----- EXERCISE INPUTS -----

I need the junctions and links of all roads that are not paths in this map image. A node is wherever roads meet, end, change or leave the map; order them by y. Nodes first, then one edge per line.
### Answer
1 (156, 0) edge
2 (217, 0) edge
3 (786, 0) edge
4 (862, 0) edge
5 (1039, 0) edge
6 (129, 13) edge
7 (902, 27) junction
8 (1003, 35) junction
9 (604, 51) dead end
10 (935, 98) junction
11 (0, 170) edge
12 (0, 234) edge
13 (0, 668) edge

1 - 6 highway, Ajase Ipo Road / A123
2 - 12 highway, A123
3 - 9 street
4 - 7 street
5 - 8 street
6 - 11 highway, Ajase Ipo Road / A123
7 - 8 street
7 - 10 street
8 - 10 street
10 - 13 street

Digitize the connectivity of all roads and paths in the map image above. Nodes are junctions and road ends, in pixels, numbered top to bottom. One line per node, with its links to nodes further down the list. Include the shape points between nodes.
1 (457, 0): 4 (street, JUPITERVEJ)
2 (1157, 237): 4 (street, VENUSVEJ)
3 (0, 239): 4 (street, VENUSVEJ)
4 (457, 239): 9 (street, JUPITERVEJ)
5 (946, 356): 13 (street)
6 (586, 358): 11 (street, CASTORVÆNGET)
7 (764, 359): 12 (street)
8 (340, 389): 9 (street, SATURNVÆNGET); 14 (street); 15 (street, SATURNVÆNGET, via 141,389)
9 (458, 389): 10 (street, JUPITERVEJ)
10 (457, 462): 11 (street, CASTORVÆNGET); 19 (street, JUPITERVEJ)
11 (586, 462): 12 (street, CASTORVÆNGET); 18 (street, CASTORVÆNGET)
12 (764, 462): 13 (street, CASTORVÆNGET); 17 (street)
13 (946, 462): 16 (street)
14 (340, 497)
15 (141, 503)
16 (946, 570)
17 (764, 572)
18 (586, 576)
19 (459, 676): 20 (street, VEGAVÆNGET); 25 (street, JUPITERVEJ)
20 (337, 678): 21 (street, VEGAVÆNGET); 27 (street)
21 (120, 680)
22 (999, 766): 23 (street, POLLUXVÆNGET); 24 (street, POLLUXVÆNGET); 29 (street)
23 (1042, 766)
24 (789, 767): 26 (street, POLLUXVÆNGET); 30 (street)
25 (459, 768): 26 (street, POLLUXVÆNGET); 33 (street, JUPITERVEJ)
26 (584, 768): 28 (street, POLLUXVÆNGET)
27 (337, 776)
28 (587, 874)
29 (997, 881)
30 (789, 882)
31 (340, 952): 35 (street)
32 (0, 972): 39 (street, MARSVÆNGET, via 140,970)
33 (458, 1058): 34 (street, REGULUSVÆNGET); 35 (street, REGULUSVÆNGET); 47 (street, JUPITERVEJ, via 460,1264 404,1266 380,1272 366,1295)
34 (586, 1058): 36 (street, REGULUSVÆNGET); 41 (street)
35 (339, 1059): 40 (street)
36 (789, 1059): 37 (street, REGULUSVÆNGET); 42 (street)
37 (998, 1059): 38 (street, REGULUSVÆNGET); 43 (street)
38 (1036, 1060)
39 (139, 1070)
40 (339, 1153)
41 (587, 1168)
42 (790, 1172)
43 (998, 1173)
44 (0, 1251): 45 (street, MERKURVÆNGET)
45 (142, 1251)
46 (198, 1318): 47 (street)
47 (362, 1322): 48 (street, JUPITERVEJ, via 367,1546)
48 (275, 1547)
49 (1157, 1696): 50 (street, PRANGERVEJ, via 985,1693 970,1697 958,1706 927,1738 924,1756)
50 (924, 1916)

-----

> _WHAT THE TASK ASKS_:
State how many lines of the records above hold the word "node", adding nothing beyond the number.

> _RESPONSE_:
2